PRINCETON — Finances, past and present, were on the agenda for the recent meeting of the Princeton Park Board.
At Monday’s meeting, Elaine Russell, executive director, gave an overview of the recent 44-page audit received by the park district.
The combining balance sheet of all funds for the fiscal year ending June 30, were balanced and healthy, Russell said. Those funds include the general, special revenue, debt service, enterprise and internal service funds, which includes the park district’s assets and liabilities.
The park district has three long-term liabilities/debts, Russell said. Those include three years remaining on the Peru Street property purchase; 11 years remaining on revenue bonds to complete the Zearing Park expansion project; and the park district’s annual working cash general obligation bonds.
The auditors found all information presented by the park district to be complete and accurate.
To get a look at the “bigger picture,” Russell also presented a financial snapshot history of the ending balances of the cash on hand fund since 2007, noting major projects, grants or bond actions taken in that particular year.
For instance, in 2007, the park district ended the fiscal year with an ending cash on hand balance of $424,182, which was after the $400,000 purchase of 40 acres adjacent to Zearing Park and the $164,240 purchase of the Thompson Street property on the north edge of Zearing Park.
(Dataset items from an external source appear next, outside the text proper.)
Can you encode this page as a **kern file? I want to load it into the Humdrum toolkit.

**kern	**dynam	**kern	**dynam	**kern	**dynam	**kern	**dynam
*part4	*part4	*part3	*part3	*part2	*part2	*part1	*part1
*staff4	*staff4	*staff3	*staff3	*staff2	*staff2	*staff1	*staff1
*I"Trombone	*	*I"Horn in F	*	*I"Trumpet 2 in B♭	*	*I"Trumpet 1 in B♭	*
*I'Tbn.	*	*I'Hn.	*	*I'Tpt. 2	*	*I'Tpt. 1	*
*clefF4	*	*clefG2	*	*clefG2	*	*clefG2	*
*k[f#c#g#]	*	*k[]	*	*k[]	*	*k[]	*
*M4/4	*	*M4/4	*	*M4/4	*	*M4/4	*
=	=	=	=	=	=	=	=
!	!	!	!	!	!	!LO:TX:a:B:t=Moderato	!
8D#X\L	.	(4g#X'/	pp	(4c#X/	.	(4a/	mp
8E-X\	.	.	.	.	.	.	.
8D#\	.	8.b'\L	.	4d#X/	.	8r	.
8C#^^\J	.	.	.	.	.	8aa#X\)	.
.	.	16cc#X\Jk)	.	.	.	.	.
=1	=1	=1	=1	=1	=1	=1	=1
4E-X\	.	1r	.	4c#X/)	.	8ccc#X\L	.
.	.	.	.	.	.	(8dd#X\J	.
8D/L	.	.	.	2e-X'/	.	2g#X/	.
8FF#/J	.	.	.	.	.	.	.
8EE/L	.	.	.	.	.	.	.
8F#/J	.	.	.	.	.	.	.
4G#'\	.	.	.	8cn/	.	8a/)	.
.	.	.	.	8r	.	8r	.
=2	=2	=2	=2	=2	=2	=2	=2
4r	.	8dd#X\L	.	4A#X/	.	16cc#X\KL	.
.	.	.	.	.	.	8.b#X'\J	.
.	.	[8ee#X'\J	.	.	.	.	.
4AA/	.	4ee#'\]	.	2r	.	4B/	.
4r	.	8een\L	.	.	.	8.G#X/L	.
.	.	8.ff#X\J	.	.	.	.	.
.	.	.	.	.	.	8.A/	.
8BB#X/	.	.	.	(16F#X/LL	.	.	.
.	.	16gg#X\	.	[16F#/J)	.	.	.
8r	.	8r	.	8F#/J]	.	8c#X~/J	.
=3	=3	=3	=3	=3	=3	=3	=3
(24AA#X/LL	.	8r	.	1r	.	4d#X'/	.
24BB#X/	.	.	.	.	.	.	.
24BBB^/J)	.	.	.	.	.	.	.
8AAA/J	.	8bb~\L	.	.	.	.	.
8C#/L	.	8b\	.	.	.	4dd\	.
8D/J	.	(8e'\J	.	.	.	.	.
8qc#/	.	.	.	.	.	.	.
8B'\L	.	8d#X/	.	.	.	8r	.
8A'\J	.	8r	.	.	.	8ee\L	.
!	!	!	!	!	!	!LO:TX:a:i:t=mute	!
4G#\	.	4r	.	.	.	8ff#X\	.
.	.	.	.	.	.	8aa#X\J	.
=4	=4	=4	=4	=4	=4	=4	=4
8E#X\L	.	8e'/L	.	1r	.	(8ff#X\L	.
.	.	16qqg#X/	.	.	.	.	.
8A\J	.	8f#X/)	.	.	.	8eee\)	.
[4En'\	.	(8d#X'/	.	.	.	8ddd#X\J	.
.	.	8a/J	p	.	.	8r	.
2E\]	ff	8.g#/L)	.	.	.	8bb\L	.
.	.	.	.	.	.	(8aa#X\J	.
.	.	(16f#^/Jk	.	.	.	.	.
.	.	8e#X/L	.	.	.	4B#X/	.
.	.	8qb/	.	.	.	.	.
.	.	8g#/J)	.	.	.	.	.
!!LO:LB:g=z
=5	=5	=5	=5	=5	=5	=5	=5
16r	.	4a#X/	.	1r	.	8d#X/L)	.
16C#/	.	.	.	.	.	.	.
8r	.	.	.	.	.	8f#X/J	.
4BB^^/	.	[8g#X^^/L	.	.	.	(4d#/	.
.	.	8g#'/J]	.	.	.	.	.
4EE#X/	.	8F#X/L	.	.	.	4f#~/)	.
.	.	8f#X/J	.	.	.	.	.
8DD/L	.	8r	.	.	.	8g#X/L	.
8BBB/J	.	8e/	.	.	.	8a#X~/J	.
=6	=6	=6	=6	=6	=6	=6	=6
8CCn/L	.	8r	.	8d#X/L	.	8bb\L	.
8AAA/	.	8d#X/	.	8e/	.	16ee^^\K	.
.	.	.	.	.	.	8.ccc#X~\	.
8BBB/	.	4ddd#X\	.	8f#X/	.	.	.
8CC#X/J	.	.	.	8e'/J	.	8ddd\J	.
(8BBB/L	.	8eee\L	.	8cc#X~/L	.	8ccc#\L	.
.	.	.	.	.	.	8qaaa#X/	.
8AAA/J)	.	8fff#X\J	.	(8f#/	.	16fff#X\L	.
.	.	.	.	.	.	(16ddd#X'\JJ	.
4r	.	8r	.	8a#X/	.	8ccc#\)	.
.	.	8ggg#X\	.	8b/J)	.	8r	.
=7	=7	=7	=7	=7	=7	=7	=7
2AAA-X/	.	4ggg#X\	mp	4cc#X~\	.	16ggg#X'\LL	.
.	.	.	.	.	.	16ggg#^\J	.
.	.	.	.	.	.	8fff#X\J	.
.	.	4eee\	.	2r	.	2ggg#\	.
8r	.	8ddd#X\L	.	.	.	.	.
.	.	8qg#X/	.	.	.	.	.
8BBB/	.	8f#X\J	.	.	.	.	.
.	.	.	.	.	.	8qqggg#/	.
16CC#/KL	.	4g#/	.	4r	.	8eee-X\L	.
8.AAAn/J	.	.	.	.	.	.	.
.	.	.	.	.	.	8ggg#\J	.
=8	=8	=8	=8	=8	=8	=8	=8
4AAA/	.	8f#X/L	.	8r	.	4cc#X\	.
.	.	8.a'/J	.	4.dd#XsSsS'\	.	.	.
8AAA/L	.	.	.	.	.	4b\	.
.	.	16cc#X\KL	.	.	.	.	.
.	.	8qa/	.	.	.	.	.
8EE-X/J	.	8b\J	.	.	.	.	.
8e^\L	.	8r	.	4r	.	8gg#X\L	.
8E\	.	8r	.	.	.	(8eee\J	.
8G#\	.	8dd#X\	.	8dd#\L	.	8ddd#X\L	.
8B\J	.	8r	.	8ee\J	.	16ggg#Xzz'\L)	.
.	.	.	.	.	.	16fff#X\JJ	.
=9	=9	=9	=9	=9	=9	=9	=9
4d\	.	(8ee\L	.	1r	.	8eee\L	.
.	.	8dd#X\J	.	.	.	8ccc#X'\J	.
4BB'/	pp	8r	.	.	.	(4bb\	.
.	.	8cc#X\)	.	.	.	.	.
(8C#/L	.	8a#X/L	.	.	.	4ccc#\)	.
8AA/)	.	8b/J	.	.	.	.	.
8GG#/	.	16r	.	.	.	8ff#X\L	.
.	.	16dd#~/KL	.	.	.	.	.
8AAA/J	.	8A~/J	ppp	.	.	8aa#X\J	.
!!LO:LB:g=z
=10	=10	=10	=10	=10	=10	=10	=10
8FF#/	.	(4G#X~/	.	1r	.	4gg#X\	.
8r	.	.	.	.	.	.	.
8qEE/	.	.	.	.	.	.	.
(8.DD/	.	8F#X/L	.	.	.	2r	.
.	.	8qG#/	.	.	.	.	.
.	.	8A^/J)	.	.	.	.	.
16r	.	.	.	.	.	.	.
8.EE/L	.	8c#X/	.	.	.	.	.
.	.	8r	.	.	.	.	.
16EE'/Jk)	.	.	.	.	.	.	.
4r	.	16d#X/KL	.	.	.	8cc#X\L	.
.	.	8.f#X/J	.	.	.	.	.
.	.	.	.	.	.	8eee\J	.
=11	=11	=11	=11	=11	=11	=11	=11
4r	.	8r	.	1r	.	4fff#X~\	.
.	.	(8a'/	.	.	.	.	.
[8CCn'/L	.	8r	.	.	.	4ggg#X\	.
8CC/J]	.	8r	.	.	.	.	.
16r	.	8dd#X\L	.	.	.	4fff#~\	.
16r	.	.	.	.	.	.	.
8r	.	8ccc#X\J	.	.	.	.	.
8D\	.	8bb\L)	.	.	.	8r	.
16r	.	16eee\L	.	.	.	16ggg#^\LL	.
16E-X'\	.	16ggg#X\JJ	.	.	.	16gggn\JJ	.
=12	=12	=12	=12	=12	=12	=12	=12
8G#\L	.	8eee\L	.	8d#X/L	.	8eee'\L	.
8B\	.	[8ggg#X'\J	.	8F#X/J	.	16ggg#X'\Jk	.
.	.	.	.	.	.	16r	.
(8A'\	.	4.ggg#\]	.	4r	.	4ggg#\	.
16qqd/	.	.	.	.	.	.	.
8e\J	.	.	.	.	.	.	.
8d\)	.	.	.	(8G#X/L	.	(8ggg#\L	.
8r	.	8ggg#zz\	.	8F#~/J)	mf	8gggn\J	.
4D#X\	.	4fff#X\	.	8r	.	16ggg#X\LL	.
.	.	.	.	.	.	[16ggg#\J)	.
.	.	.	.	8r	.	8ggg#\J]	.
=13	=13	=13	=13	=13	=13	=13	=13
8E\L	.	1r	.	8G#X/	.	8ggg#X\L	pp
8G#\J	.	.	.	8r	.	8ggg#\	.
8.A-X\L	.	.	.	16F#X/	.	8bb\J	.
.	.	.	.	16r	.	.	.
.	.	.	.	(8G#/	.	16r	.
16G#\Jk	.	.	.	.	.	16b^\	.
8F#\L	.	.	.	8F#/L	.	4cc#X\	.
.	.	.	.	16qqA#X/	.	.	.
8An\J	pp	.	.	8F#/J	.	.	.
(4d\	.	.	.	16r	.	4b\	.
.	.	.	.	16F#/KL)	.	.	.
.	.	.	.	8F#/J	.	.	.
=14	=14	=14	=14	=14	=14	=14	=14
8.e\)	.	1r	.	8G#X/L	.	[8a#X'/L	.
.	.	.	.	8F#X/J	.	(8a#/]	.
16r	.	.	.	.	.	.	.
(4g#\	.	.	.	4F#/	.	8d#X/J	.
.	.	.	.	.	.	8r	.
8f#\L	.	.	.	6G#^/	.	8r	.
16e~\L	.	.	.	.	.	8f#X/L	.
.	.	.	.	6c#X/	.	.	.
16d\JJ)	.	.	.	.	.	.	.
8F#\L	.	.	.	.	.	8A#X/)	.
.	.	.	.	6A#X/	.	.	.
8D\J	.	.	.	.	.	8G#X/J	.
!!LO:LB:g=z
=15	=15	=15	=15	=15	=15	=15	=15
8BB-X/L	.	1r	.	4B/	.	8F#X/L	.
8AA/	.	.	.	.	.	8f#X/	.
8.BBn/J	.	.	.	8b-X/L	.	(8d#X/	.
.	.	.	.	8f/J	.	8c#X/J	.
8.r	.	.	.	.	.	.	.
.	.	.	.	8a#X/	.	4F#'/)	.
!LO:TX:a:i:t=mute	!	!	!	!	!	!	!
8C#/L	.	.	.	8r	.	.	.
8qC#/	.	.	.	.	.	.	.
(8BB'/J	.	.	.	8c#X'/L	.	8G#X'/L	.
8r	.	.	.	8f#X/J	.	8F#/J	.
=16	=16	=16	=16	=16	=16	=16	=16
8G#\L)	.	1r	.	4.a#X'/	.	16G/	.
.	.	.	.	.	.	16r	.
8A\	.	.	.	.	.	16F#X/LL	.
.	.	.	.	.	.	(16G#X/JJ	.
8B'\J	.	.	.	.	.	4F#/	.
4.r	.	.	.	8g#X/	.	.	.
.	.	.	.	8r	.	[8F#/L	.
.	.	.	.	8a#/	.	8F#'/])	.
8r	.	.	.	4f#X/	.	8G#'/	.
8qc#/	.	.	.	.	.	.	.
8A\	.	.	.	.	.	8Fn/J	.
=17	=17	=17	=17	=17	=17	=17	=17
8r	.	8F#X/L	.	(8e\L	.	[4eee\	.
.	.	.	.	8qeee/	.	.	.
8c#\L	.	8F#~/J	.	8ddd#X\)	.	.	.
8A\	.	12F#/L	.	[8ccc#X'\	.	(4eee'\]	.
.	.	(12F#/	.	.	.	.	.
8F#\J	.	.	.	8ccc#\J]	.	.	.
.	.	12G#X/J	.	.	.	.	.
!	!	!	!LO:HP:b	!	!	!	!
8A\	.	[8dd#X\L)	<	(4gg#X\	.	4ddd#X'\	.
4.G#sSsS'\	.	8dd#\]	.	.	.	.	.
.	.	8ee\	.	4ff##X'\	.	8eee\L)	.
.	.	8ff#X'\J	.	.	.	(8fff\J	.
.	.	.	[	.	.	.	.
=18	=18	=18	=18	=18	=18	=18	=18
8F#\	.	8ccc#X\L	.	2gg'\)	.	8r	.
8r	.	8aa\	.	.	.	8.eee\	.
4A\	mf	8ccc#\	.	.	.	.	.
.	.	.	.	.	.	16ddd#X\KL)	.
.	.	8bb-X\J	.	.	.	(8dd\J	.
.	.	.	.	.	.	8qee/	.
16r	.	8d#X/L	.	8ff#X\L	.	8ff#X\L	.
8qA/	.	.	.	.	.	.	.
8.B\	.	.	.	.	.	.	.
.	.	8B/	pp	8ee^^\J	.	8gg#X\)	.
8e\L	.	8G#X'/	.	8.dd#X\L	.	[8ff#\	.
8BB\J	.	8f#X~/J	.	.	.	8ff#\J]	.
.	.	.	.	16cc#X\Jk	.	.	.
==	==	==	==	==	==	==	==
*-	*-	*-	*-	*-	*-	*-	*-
The 40-acre purchase was funded in part by an $303,500 state grant, Russell said.
In 2009, the park district had a ending cash on hand balance of $2.3 million, which included bond money of $1.8 million for the Zearing Park expansion project. The park district ended the 2013 fiscal year with a cash on hand balance of $965,760.
On Tuesday, Russell said the history of “ending cash on hand” is important in the budget planning for each new year. The district is working on a new budget year while in the middle of the current year’s budget. If a budget is planned around the idea of successfully attaining year-end figures, then revenues and expenses must also be maintained, she said.
“Spending down can easily be seen by ending cash on hand and is a marker for making change,” Russell said.
Looking at the park district’s healthy financial condition, Russell said it has taken the dedication of the board and employees to understand the yearly budget in order for them to bring in the needed revenues and to stay within the limitations determined for expenses.
“The park district uses this question when spending money, ‘Is this a want or a need?’ If we need it, we try our best to put it in the budget. If it something we think we want, it is set on the back burner,” Russell said.